Cruising Comments

We had a most enjoyable Golden Anniversary Chinese New Year Macau Race, sponsored by Solaris Yachts. You can read the full report on pages 40 & 41 of this issue of Fragrant Harbour.

Our next event will be the Midsummer Rally (29th of April to the 1st of May 2017). The route this year will be first to the Sokos, then Mui Wo and finally back to Po Toi, with races each day to keep you busy between the parties.

Unfortunately, we cannot hold our usual Summer Macau Race on the 27th and 28th of May as the marinas at both Fisherman’s wharf and Club Nautico will be closed for construction work. We will come up with an alternative plan for that weekend, so keep an eye on www.coahk.org.

On the 17th of June, we have a new event — the Commodores’ Summer Cup. This is a ‘collection race’, similar to our Christmas Cup. Three simultaneous races starting from Kellett, Aberdeen and Hebe Haven will converge at TCS2 east of Hong Kong, followed by a second leg up to HHYC for a Wine & Pasta party. It is timed to position yachts ready for the first HHYC Typhoon Series race on the 18th of June, so now you can race your boat to Hebe rather than deliver it! There will be guest berthing at HHYC for participating boats.

Check out the Cruising Calendar at www.coahk.org to see what’s going on around Hong Kong in 2017 and follow the Cruiser Owners’ Association on Facebook. If you’re interested in our events, why not become a member? You can download the form from our website.
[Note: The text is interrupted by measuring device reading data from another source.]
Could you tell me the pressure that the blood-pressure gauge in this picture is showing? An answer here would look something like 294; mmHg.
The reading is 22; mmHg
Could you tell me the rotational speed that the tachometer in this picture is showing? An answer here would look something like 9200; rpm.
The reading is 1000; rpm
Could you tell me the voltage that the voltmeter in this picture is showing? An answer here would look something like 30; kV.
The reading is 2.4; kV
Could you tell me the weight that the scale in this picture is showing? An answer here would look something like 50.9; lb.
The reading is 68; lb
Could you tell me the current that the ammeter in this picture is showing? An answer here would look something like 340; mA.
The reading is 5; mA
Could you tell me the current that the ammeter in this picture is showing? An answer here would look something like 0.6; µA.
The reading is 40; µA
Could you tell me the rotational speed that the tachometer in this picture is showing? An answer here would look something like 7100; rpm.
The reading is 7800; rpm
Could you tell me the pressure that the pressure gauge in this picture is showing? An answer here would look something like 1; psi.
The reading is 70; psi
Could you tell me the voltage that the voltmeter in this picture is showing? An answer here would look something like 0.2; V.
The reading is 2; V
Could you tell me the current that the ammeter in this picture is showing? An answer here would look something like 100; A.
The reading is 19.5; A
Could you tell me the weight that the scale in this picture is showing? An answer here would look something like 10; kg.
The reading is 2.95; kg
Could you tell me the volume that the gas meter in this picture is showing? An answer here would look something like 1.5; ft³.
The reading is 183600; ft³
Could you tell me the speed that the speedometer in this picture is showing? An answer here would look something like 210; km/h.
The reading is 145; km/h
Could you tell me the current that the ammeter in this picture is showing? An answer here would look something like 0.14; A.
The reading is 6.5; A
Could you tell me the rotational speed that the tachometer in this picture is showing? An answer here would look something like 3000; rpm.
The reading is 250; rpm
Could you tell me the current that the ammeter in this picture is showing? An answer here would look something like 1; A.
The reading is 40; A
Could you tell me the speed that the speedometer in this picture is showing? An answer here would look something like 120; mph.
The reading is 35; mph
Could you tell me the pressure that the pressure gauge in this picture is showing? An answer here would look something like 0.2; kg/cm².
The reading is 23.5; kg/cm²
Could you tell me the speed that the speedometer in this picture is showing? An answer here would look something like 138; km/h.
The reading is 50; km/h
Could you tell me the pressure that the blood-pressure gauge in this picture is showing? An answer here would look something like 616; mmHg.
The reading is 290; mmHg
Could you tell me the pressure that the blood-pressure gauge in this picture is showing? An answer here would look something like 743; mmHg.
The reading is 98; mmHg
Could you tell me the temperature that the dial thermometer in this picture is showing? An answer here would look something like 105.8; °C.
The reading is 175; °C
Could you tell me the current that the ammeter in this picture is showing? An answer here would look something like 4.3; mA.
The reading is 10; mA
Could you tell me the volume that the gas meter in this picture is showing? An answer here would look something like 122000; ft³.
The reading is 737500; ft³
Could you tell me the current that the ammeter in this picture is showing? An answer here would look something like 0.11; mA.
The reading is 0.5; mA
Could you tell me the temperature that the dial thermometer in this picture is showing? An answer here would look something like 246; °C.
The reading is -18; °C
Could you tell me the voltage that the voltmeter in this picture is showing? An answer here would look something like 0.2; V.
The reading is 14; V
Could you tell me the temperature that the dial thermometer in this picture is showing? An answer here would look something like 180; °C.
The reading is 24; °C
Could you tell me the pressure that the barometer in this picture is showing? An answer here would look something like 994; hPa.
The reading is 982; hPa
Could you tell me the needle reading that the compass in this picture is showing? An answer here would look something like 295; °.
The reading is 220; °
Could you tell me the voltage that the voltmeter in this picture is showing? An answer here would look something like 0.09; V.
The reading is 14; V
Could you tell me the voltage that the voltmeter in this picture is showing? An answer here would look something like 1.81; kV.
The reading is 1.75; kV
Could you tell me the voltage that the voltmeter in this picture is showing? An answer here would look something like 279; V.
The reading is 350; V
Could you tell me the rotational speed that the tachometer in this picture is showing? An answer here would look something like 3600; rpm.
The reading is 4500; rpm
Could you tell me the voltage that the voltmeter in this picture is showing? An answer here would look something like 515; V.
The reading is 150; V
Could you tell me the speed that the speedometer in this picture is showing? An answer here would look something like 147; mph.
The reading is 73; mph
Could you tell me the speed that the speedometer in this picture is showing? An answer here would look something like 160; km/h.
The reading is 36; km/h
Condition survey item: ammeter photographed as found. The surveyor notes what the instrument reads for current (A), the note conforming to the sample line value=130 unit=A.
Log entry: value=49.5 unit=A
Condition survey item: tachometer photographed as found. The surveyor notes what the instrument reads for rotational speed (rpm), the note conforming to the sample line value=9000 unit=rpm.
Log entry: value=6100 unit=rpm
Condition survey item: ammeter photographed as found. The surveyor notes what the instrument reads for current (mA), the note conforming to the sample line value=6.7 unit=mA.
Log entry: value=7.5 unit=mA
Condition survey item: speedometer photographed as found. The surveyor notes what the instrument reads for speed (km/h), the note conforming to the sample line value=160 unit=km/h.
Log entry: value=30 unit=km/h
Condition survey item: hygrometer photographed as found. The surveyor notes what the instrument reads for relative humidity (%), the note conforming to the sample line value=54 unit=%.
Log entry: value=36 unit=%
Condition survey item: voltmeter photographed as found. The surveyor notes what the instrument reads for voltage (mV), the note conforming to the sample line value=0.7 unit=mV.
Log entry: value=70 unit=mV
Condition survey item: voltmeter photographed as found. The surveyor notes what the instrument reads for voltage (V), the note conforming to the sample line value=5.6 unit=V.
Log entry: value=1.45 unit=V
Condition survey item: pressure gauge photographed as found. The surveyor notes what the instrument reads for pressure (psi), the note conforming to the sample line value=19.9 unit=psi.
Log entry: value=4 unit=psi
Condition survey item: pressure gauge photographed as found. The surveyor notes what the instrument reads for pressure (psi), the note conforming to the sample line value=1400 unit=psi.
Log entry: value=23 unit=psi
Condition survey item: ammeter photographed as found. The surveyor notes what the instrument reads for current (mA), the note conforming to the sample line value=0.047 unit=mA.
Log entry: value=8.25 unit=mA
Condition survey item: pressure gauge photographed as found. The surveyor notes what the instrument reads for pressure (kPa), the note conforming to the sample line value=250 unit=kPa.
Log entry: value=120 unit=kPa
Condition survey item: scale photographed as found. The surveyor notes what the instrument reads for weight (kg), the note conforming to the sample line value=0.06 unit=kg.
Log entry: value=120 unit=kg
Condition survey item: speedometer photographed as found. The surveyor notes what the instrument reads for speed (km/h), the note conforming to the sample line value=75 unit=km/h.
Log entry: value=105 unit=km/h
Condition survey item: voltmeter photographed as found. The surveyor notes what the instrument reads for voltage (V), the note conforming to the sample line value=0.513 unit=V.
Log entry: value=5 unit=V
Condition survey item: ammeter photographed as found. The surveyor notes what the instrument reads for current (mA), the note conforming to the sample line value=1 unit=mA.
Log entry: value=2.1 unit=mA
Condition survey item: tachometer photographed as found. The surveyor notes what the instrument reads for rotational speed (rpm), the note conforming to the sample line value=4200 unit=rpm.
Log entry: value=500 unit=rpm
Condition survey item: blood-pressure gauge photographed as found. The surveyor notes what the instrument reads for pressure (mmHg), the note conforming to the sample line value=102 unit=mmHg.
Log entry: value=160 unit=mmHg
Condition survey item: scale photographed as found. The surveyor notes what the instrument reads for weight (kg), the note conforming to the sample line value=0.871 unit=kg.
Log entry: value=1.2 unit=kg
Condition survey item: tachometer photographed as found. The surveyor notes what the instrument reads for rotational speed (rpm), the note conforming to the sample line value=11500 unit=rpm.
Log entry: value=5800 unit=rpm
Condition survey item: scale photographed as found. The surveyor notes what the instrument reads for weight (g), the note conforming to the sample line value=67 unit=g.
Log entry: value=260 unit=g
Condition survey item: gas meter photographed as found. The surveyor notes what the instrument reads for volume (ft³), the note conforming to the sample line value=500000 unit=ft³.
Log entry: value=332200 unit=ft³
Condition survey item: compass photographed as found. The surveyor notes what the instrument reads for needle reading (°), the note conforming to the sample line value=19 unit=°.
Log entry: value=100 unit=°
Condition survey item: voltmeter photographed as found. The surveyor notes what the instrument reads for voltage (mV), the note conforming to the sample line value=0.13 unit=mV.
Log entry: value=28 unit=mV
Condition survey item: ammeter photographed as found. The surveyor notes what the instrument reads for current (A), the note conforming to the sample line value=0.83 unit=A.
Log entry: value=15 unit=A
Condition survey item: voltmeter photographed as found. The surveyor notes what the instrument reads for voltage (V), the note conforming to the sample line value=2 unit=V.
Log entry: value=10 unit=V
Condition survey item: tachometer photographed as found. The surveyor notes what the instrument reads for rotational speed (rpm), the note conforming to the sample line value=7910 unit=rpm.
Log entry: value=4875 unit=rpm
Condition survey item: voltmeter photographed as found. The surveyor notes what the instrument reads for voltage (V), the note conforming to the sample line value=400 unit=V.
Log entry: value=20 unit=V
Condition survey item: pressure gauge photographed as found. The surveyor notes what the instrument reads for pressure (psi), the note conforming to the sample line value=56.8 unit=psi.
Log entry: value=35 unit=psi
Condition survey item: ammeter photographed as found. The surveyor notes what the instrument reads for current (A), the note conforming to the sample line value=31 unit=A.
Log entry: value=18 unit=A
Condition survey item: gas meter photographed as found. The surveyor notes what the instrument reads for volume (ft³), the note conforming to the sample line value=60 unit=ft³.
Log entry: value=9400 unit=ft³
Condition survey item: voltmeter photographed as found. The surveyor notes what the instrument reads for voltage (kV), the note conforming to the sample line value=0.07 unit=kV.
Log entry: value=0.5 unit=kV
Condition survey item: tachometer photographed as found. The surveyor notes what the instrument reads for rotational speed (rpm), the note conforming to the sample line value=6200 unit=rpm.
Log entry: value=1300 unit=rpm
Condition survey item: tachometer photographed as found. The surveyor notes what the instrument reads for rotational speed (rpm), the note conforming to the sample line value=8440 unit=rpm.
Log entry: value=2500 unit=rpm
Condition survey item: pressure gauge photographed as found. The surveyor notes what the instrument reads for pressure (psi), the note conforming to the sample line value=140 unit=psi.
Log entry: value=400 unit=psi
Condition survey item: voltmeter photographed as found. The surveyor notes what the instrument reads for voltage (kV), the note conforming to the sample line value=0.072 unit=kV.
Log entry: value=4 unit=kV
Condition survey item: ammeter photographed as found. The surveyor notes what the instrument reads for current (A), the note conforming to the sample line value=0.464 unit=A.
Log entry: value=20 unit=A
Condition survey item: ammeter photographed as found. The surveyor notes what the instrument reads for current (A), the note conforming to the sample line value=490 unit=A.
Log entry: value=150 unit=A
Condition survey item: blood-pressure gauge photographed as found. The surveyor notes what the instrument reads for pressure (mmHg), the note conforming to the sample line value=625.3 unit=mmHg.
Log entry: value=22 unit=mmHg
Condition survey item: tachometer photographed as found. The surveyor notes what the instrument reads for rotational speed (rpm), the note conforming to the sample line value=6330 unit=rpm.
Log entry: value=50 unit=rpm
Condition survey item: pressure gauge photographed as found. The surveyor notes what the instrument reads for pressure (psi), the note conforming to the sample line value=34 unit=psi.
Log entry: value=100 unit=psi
My technical subject this month is VHF radio as I have just refurbished mine and can share some experiences. I have a fixed VHF with masthead aerial as this provides a longer range than a hand-held VHF. The reason is because, with VHF, you can only speak to boats in line of sight and you can see further from 50 feet up in the air.

While I never had any problems receiving transmissions, I started having trouble transmitting. So I bought myself a reasonably-priced iCom hand-held VHF from Storm Force Marine, to bridge the gap until I could sort it out. This led to an interesting conversation in the shop with Simon Boyde (Hong Kong’s radio guru) that the likely cause was the aerial, as a VHF can receive with as little as a screwdriver stuck in the aerial socket.

It’s not easy working on your aerial up the mast, so, as the rig was due for inspection, Andy from Dragon Marine helped me to un-step the mast and service it. Removing the aerial cable, we found that it was heavy duty low loss co-axial cable and still in good condition, so back in it went. The antenna looked good too, but the wire shield connections were all corroded.

The trick, I learned, is to tin and solder them to the plugs. I also replaced the spliced joint at the mast base with a pukka soldered UHF connector from Sham Shui Po. My VHF now works a treat.

With the mast down I could inspect all the wires, swages, pins, halyards and pulleys, replace the bulbs with LEDs and solder up all the wire connections for the navigation lights, too. I replaced a sun-degraded halyard, a couple of suspect rigging pins and the rig was cleaned, the paint retouched and reassembled with new split pins.

While it is a dramatic job, it was easier than expected and worth the effort. Suitably blessed by a big green lion, it will hopefully give me a few more years of reliable service.

Hope to see you at our events this summer, happy cruising.